• [Study text]
If you’re not comfortable handling this yourself, services like Sucuri ($199/year) and Wordfence ($119/year) offer hack cleanup as part of their premium plans. It’s money well spent for peace of mind.


Donor Data and PCI Compliance

If your church accepts online donations, you have a responsibility to protect donor financial information. The Payment Card Industry Data Security Standard (PCI DSS) sets the rules for how credit card data must be handled.

The good news for most churches: you probably don’t need to worry about PCI compliance directly. Here’s why:

If you use a third-party giving platform — Tithe.ly, Pushpay, Planning Center Giving, Subsplash Giving, or even Stripe/PayPal — the payment processor handles all credit card data. Your website never sees, stores, or transmits card numbers. The giving platform is PCI compliant, and as long as you’re using them correctly (embedding their giving form or redirecting to their page), you’re covered.

• [Task details] Which third-party giving platforms and payment services does the passage on donor data name?

• [Excerpted data]
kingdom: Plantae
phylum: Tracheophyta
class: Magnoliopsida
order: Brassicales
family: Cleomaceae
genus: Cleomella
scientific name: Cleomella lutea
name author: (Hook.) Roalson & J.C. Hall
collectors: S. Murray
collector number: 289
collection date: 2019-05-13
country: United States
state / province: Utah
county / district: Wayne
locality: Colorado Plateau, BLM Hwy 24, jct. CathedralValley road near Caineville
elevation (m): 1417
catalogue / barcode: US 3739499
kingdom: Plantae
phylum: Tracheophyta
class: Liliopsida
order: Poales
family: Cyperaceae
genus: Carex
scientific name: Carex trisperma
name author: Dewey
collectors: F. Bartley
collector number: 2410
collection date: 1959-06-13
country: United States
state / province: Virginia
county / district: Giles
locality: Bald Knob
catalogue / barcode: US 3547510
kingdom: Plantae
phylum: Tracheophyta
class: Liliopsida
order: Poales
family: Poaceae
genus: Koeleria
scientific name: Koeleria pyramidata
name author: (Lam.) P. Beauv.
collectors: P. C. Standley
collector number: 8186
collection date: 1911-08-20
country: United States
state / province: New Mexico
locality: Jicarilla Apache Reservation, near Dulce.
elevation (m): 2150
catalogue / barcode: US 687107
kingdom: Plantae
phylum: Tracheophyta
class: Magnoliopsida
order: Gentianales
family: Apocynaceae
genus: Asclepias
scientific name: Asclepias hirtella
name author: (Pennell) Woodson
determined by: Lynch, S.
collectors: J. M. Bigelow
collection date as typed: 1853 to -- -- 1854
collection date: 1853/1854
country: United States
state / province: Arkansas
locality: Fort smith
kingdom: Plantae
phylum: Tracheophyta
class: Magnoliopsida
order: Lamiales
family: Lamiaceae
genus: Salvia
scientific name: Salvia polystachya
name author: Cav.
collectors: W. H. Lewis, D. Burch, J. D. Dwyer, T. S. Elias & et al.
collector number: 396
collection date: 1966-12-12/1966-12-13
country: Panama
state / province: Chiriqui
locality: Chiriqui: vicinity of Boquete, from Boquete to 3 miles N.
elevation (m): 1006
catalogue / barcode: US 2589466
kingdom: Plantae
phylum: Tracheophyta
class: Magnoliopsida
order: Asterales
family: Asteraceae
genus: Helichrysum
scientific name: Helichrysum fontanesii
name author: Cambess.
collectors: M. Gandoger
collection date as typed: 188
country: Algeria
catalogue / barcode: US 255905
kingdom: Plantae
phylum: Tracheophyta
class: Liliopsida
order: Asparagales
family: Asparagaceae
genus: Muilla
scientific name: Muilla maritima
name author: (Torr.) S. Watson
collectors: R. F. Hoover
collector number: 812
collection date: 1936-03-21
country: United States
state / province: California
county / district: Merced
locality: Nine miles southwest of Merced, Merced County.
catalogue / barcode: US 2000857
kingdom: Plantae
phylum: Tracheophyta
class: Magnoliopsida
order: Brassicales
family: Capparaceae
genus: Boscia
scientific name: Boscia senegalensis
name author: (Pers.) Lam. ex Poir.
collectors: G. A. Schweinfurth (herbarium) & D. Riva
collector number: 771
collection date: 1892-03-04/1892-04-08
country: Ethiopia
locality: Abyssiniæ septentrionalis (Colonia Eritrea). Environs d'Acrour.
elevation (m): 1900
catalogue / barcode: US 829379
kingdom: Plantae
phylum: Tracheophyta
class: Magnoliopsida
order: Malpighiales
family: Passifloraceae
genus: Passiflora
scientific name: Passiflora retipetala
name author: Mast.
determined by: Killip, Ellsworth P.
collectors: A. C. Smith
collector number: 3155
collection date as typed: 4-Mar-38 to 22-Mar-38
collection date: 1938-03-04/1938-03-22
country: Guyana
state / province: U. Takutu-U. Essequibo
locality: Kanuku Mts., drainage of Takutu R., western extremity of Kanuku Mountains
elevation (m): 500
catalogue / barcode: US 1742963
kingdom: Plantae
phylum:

• [Output for this task] Tithe.ly, Pushpay, Planning Center Giving, Subsplash Giving, Stripe, PayPal